*** Opening EXTRACTED TEXT ***

A three-judge panel of the U.S. Court of Appeals for the 1st Circuit ruled 2-1 in favor of halting the lower court’s ruling, which found the administration’s policy of deporting illegal immigrants to countries other than their country of origin was unlawful. The ruling builds on a temporary halt to the lower court’s order issued last week, allowing the policy to remain in place until the case is argued before the three-judge panel.

The panel did not offer an explanation for the decision but asked the DOJ and the people suing the administration over the policy to file briefs over the next month, with oral arguments set before the panel shortly after all briefs are in.

U.S. Circuit Judges Jeffrey Howard, an appointee of former President George W. Bush, and Seth Aframe, an appointee of former President Joe Biden, were in the majority to grant the pause of the lower court’s ruling, while U.S. Circuit Judge Lara Montecalvo, a Biden appointee, said she would have denied the request.

U.S. District Judge Brian Murphy, a Biden appointee, had blocked Trump’s third-country deportation policy last month, ruling it was “not fine, nor is it legal,” even after the Supreme Court had twice allowed the policy to continue in the interim via their emergency docket.

*** Closing EXTRACTED TEXT ***
*** Opening MATERIAL SHOWN ***

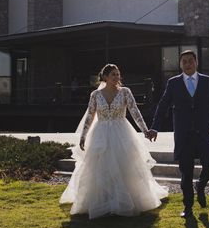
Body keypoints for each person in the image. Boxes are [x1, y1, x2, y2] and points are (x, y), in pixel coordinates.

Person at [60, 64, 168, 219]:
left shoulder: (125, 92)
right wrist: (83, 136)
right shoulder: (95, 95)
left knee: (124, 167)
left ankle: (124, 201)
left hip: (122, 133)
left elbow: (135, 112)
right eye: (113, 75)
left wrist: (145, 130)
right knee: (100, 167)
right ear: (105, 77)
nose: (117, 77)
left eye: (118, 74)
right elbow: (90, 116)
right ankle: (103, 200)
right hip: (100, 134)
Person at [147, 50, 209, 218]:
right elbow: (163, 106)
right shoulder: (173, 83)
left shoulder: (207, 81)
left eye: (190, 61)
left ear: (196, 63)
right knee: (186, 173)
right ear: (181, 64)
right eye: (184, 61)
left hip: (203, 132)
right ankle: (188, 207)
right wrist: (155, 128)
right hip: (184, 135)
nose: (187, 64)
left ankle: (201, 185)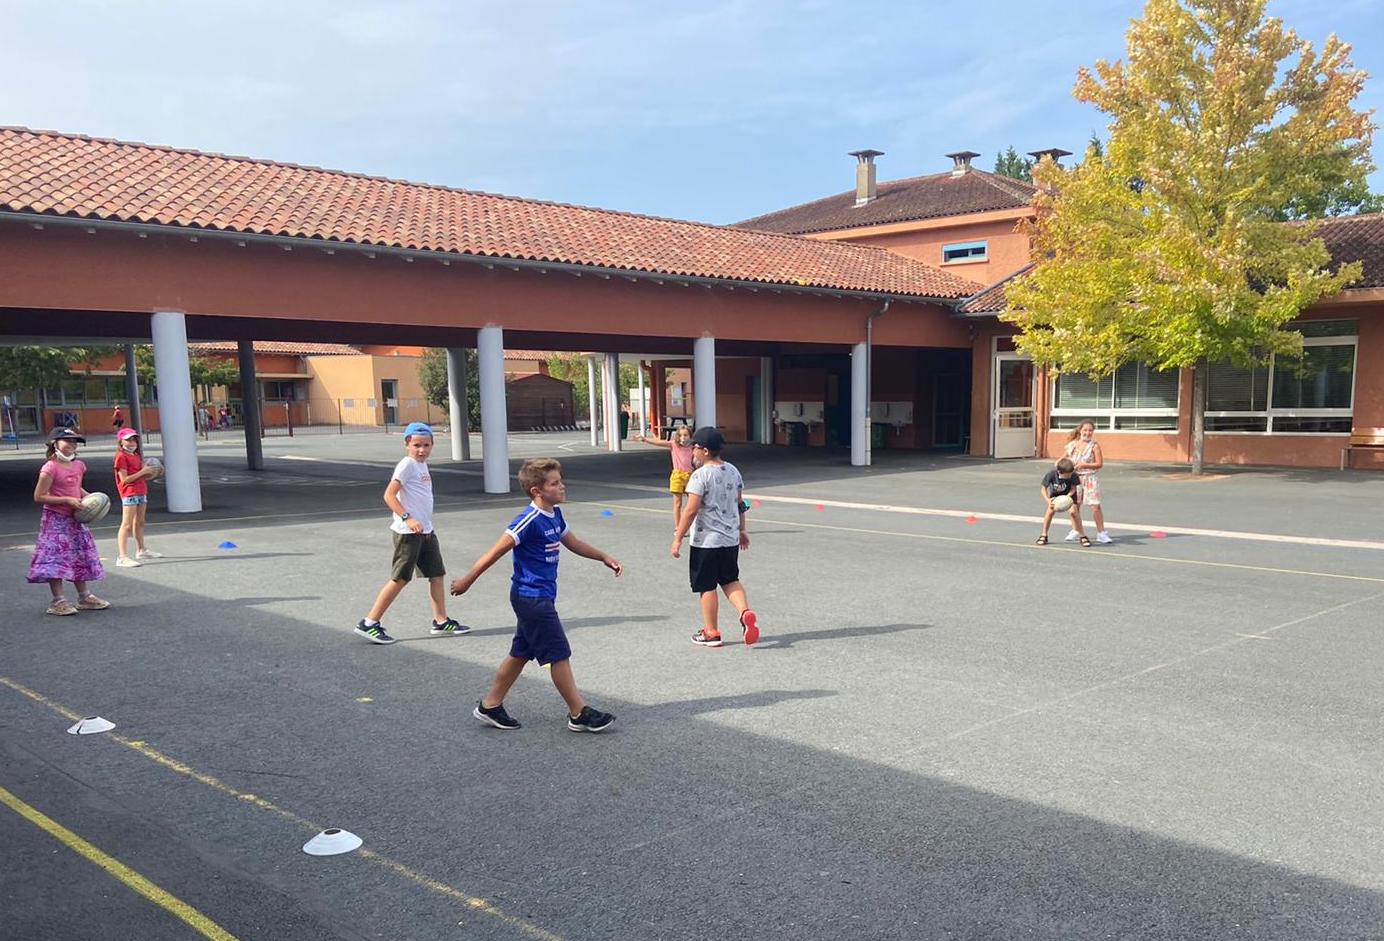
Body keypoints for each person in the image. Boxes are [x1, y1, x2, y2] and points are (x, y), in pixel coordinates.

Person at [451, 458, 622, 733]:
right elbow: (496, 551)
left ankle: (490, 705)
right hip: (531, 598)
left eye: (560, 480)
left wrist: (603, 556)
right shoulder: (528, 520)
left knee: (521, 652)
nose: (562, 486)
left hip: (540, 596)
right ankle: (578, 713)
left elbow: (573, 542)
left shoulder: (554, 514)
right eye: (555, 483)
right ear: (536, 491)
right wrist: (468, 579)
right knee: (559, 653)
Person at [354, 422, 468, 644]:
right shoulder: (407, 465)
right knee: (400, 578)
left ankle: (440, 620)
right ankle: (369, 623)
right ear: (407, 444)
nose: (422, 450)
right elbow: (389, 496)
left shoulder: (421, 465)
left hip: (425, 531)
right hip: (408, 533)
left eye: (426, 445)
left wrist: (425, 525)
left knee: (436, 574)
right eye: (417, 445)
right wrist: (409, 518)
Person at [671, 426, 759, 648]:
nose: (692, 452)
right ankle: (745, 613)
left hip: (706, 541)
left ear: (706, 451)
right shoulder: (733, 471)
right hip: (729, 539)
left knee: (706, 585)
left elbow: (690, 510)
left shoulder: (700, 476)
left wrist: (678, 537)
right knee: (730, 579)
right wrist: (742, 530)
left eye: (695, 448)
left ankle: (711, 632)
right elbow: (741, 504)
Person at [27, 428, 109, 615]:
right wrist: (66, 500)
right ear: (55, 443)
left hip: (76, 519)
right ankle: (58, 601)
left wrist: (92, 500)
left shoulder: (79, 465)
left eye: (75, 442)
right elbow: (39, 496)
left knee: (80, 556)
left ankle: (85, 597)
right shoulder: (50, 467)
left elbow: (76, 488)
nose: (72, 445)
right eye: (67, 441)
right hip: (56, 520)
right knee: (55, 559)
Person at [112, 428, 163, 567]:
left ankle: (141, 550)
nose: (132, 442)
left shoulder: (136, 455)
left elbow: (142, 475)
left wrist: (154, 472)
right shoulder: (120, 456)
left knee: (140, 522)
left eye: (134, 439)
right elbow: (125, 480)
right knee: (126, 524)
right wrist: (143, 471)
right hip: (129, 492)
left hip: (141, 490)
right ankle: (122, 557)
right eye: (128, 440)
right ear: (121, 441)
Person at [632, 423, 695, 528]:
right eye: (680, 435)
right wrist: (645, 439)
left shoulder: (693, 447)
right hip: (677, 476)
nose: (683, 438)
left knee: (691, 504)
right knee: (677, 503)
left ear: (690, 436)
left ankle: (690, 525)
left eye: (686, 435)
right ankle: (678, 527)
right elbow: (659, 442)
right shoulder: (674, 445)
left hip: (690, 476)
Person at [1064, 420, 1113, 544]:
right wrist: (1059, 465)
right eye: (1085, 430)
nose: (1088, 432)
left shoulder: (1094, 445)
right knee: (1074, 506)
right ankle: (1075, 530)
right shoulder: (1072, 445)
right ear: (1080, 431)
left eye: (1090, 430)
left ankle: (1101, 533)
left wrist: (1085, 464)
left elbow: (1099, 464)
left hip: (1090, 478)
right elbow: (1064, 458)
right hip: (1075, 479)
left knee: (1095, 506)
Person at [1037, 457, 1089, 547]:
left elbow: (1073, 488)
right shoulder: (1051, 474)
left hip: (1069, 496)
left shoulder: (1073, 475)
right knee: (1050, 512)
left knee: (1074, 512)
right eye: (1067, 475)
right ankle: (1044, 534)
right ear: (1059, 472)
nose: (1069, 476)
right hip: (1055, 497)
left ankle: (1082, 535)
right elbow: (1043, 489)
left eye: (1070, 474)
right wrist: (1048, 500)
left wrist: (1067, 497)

*** Closing MATERIAL SHOWN ***

- **INSTRUCTIONS FOR THE TASK**: Translate this sentence from the report on the appeals court ruling into Spanish: "The panel did not offer an explanation for the decision but asked the DOJ and the people suing the administration over the policy to file briefs over the next month, with oral arguments set before the panel shortly after all briefs are in." The items are separate material with no connection to the report on the appeals court ruling.

- **REPLY TO THE EXERCISE**: El panel no ofreció una explicación de la decisión, pero pidió al DOJ y a las personas que demandan a la administración por la política que presentaran escritos durante el próximo mes, con alegatos orales fijados ante el panel poco después de que se hayan presentado todos los escritos.